MAXI CYBER-SPIONAGGIO SOSPETTI SU PECHINO

L'operazione di spionaggio, sostengono gli esperti della McAfee, andrebbe avanti da diversi anni. Dei 72 soggetti spiati, 49 hanno base negli Stati Uniti e tra gli obiettivi c'erano dati top secret sui sistemi militari e di comunicazione americani, ma anche compagnie petrolifere, una società di real estate della Folorida e le sedi di Hong Kong e New York dell'Associated Press, si legge sul Washington Post. Quanto all'attacco alle Nazioni Unite, gli hacker sono entrati nel sistema di computer del segretariato di Ginevra nel 2008 e li sono rimasti per circa due anni. "Siamo rimasti colpiti dall'enorme diversità delle organizzazioni vittime e dall'audacia degli esecutori", ha scritto Dmitri Alperovitch, vicepresidente di McAfee per la ricerca delle minacce, nel rapporto di 14 pagine diffuso oggi. ""Società e agenzie governative vengono violate ogni giorno. Stanno perdendo il vantaggio economico e segreti nazionali a vantaggio di concorrenti senza scrupoli. "Siamo di fronte al più grosso trasferimento di ricchezza della storia in termini di proprietà intellettuale" ha poi aggiunto Alperovitch.
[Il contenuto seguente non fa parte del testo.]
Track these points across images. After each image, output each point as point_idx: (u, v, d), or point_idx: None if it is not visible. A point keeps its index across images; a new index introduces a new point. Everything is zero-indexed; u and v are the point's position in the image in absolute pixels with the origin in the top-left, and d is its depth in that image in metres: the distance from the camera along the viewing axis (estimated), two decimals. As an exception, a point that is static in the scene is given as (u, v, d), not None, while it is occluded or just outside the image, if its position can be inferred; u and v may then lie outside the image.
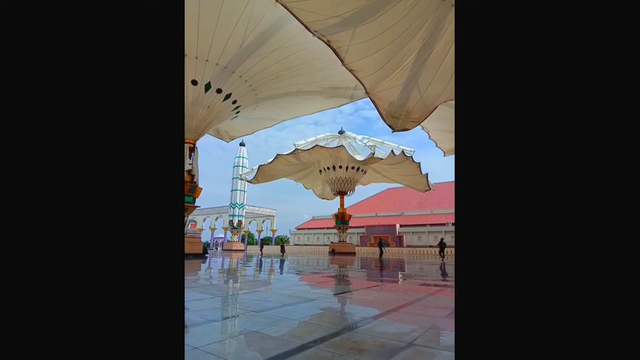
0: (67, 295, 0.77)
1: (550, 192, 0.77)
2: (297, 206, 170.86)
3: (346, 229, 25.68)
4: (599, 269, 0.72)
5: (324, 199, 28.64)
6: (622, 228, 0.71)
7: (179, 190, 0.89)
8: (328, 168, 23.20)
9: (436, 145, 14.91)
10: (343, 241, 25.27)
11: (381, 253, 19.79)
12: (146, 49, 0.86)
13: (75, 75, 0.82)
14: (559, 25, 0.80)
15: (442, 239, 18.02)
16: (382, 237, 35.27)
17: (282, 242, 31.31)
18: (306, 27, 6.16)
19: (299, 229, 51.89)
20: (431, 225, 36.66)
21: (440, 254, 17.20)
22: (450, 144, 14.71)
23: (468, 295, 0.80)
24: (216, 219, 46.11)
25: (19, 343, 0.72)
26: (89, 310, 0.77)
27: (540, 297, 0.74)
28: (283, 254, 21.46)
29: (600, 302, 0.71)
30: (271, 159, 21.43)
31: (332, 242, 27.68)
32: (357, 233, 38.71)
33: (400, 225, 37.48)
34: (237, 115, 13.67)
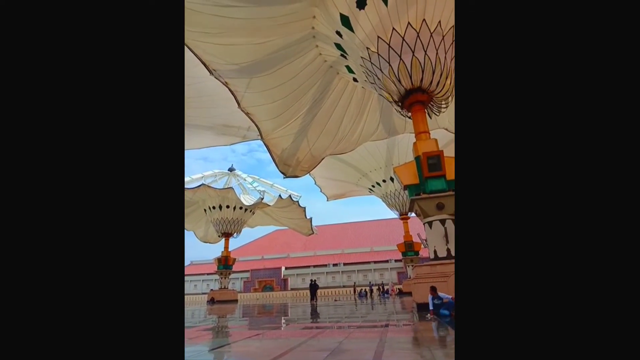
0: (73, 297, 0.79)
1: (546, 208, 0.79)
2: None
3: (229, 274, 23.79)
4: (595, 285, 0.75)
5: (206, 242, 26.16)
6: (619, 242, 0.74)
7: (179, 193, 0.92)
8: (214, 207, 21.71)
9: (321, 191, 16.21)
10: (225, 288, 23.16)
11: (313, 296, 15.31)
12: (147, 50, 0.86)
13: (79, 79, 0.82)
14: (554, 33, 0.80)
15: (311, 281, 16.69)
16: (267, 281, 33.93)
17: None
18: (204, 64, 6.13)
19: (172, 276, 44.80)
20: (314, 266, 38.07)
21: (312, 297, 15.25)
22: (333, 190, 16.32)
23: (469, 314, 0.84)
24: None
25: (20, 345, 0.72)
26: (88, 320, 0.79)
27: (541, 315, 0.78)
28: None
29: (594, 323, 0.74)
30: (145, 194, 18.53)
31: (212, 289, 24.97)
32: (241, 278, 36.36)
33: (286, 268, 37.42)
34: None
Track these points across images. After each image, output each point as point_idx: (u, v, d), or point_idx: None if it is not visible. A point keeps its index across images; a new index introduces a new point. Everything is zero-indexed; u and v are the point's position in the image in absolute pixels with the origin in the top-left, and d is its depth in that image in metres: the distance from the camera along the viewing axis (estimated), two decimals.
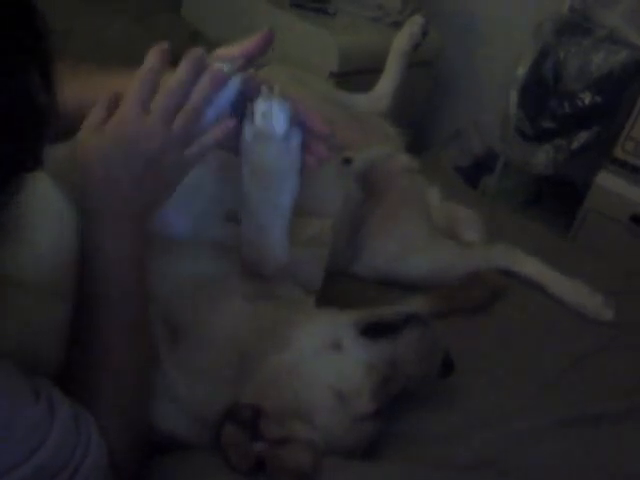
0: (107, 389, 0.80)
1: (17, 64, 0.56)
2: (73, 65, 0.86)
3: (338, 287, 1.22)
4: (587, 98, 1.95)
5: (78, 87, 0.88)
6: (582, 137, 1.99)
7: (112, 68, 0.93)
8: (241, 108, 0.87)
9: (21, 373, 0.70)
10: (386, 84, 1.65)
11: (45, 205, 0.87)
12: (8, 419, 0.65)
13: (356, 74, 1.95)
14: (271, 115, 0.87)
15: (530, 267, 1.44)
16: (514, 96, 2.06)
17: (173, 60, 0.89)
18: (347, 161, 1.37)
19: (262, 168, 0.90)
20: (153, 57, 0.81)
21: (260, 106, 0.87)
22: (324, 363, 0.93)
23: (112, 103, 0.80)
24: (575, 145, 2.00)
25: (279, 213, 0.94)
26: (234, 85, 0.84)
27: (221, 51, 0.89)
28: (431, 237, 1.42)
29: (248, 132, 0.88)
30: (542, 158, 2.05)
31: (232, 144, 0.90)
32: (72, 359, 0.81)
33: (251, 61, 0.87)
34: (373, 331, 0.95)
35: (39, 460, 0.66)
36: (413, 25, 1.65)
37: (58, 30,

In fatto di spionaggio informatico, il primo a puntare il dito contro la Cina è stato Google denunciando più volte un'infiltrazione negli account gmail di diversi esponenti dell'amministrazione americana, funzionari, militari, giornalisti e attivisti cinesi (questo articolo). In particolare, l'ultimo attacco sferrato dagli hacker cinese che risale allo scorso giugno – secondo la denuncia del direttore del colosso di Mountain View - sarebbe partito da Jinan, nella provincia orientale dello Shandong, con un bersaglio ben preciso: centinaia di account di posta elettronica di funzionari e attivisti. L'hackeraggio era stato presto sventato, ma la vicenda aveva messo in subbuglio anche Washington che aveva fatto sapere di "prendere sul serio e di esaminare la faccenda".
La compagnia di Mountain View è presente in Cina dal 2005, ma il rapporto tra il motore di ricerca e il gigante asiatico è sempre stato altalenante per via del bavaglio imposto dal governo cinese. Nel marzo dello scorso anno, dopo aver dichiarato di essere stato vittima di un attacco informatico – che Wikileaks assicura essere stato diretto da due membri del Politburo (questo articolo), Google aveva dirottato le sue operazioni su Google.com.hk sbloccando di fatto i contenuti sgraditi al governo di Pechino (questo articolo). Un tentativo inutile in quanto la censura che Google si rifiuta di esercitare fu prontamente reintrodotta dai filtri governativi che resero inaccessibili le pagine incriminate. La schiarita arrivò poi a luglio con il rinnovo della licenza di ICP di Google da parte di Pechino. Ma il braccio di ferro continua tuttora.